Companies use Directly apps to route support questions to a talent pool of skilled users and reward them with cash or credit when they answer a customer question.
In other words, these on-demand customer service reps are not professional call center staff, nor do they work scheduled hours or defined shifts. They choose the types support questions they want to handle and when they want to work.
When they are fractionally available - meaning when they have some spare time - they can choose to generate income by answering support questions.
Directly has a number of customers, including Pinterest, Lyft, Airbnb and others so their approach seems to work.
They have an interesting blog post on one of their top "experts" and why he does on-demand customer service work. Key quote:
When Mark isn’t building homes, he supplements his income with Directly. On a typical day, Mark wakes up to have a cup of coffee and answers questions to customers who replied to him while sleeping.
He then starts answering questions of more customers until there are none left.
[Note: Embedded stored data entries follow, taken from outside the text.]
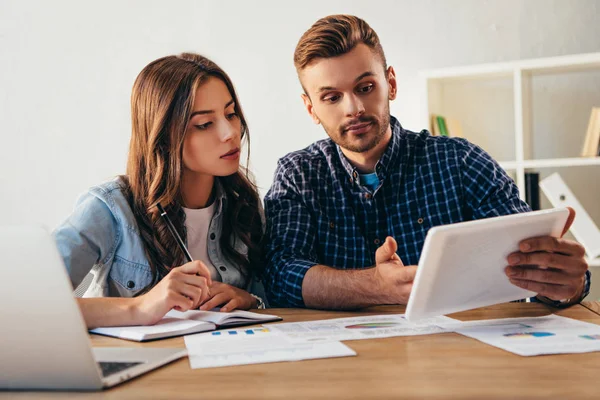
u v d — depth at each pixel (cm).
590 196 300
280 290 152
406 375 80
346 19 163
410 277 122
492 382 75
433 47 323
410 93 327
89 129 364
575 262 112
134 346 106
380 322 117
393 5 329
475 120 317
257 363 88
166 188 159
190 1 355
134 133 165
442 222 175
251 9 348
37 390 81
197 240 167
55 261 76
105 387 79
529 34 310
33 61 369
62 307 77
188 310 135
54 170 367
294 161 182
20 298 78
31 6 369
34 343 79
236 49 350
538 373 78
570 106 302
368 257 175
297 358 89
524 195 287
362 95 162
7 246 77
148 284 159
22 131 370
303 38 165
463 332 104
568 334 99
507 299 119
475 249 104
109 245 158
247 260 170
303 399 71
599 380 74
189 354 95
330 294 138
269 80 346
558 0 306
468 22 318
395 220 177
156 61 163
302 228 170
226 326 121
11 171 370
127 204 161
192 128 157
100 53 363
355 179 175
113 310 123
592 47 302
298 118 342
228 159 159
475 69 290
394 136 178
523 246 109
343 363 87
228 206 170
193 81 156
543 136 306
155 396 75
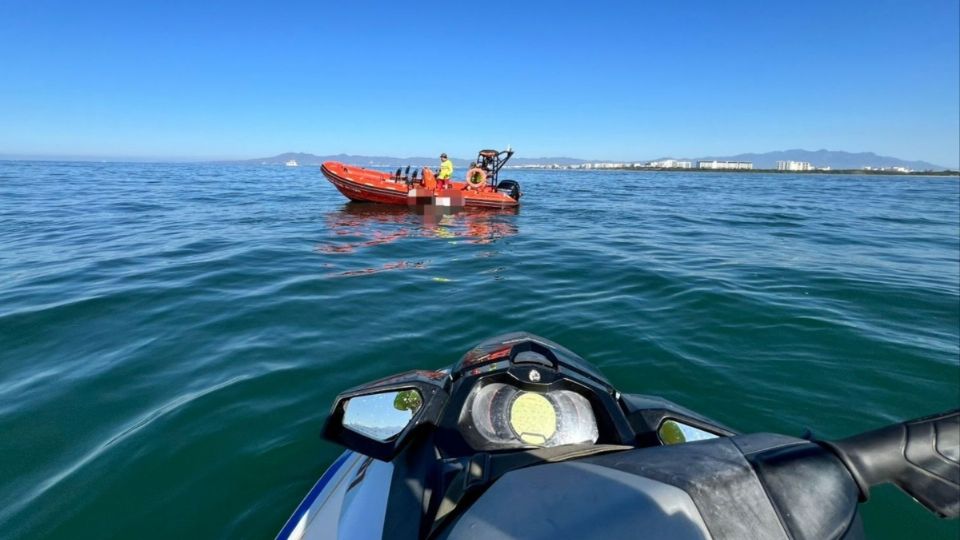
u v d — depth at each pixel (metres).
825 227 11.83
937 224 12.75
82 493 2.24
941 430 0.96
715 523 0.78
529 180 45.19
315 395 3.17
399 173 15.02
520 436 1.49
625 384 3.43
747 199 21.94
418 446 1.57
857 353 3.87
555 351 1.96
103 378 3.35
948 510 0.86
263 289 5.53
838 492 0.88
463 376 1.69
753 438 1.02
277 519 2.10
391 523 1.28
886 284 5.85
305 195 19.56
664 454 0.98
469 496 1.08
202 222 11.20
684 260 7.43
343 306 4.97
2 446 2.58
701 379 3.48
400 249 8.26
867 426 2.95
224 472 2.39
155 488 2.28
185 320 4.48
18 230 9.59
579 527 0.79
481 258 7.55
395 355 3.84
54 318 4.46
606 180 47.34
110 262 6.79
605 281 6.11
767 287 5.71
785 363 3.71
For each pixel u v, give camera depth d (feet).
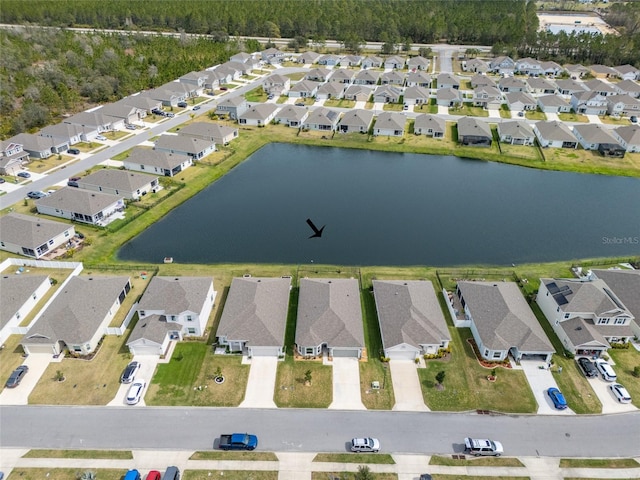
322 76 604.08
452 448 166.40
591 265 267.39
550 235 299.99
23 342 197.67
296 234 296.30
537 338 201.46
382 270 260.62
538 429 173.68
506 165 400.88
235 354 203.31
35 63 574.56
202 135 415.85
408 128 460.55
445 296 237.66
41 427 171.12
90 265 257.75
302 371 195.83
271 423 173.99
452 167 397.80
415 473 157.58
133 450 163.73
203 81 557.74
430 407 181.47
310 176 377.71
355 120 453.58
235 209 324.39
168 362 198.49
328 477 155.94
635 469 160.66
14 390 184.75
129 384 188.24
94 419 174.40
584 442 169.37
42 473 155.84
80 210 292.81
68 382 188.75
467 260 272.72
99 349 204.64
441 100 519.19
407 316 210.38
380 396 185.47
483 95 514.68
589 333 203.92
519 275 257.55
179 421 174.19
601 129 427.74
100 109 449.48
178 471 154.81
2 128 416.05
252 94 549.13
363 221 313.73
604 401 184.96
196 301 212.84
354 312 217.56
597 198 347.97
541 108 515.91
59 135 397.19
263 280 234.99
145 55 633.61
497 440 169.27
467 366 199.52
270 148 426.10
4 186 333.01
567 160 401.49
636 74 617.21
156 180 337.31
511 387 190.19
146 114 471.62
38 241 261.85
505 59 653.30
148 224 301.22
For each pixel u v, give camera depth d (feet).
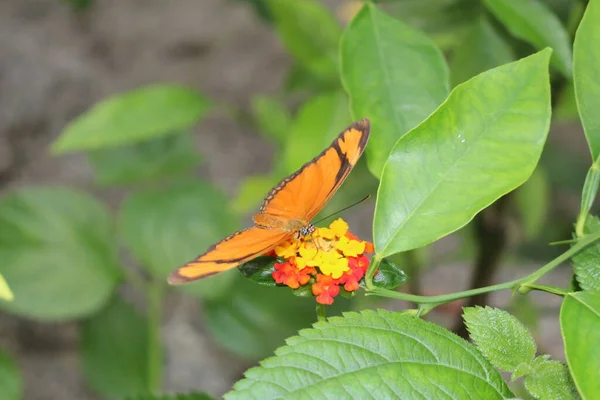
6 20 7.79
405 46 4.22
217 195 5.22
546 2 4.64
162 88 4.78
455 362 3.97
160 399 4.41
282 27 4.71
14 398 5.13
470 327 4.02
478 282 4.78
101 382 5.54
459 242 6.27
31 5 7.91
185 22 8.14
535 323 4.81
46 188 5.21
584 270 4.03
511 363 4.00
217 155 7.48
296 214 4.09
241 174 7.39
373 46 4.22
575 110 4.67
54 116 7.33
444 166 4.07
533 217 5.03
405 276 4.08
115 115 4.75
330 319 3.97
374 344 3.96
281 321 5.46
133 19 8.09
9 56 7.52
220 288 5.04
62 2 7.91
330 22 4.70
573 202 6.64
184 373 6.35
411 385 3.95
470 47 4.59
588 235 4.03
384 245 4.05
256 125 5.87
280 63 7.92
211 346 6.50
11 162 7.08
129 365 5.57
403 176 4.07
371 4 4.24
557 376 4.00
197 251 5.08
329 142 4.54
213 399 4.40
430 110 4.19
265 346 5.42
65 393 6.35
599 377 3.91
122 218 5.13
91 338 5.60
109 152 5.45
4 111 7.22
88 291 5.02
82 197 5.24
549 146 6.45
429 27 4.65
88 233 5.16
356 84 4.20
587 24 4.09
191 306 6.68
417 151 4.07
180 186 5.24
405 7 4.66
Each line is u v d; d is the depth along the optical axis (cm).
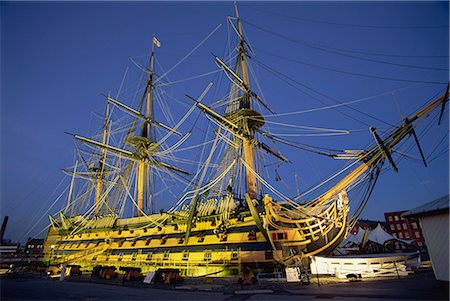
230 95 4534
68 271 3691
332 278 2283
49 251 5600
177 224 3584
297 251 2597
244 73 4581
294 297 1467
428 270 2480
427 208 1554
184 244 3328
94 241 4700
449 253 1440
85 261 4375
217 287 2062
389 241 5675
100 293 1872
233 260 2814
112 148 5225
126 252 3981
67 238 5372
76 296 1766
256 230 2833
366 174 2491
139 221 4169
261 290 1808
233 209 3200
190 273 3050
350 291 1563
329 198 2644
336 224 2766
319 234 2691
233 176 3684
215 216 3200
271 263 2639
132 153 5347
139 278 2722
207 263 2967
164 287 2202
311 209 2719
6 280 3086
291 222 2697
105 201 5419
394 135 2172
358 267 2345
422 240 8494
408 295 1333
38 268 4331
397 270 2272
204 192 3416
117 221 4528
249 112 4169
The rest of Mark’s day he spends going back and forth between construction work and Directly.
Mark is a prime example of the new knowledge worker, choosing when, where and what he works on.
And more importantly, he is able to follow his passion and live life on his own terms.
This is a pretty standard on-demand worker story. He's supplementing his income with highly flexible part-time work.
Two recent studies have confirmed this is the reason most people are working in the on-demand economy. Our study with Intuit is one. The other comes from the JP Morgan Chase Institute.
"Fractional availability" may or may not make it as a buzzword. But it's clear fractional availability is increasingly being turned into work opportunities via the on-demand economy.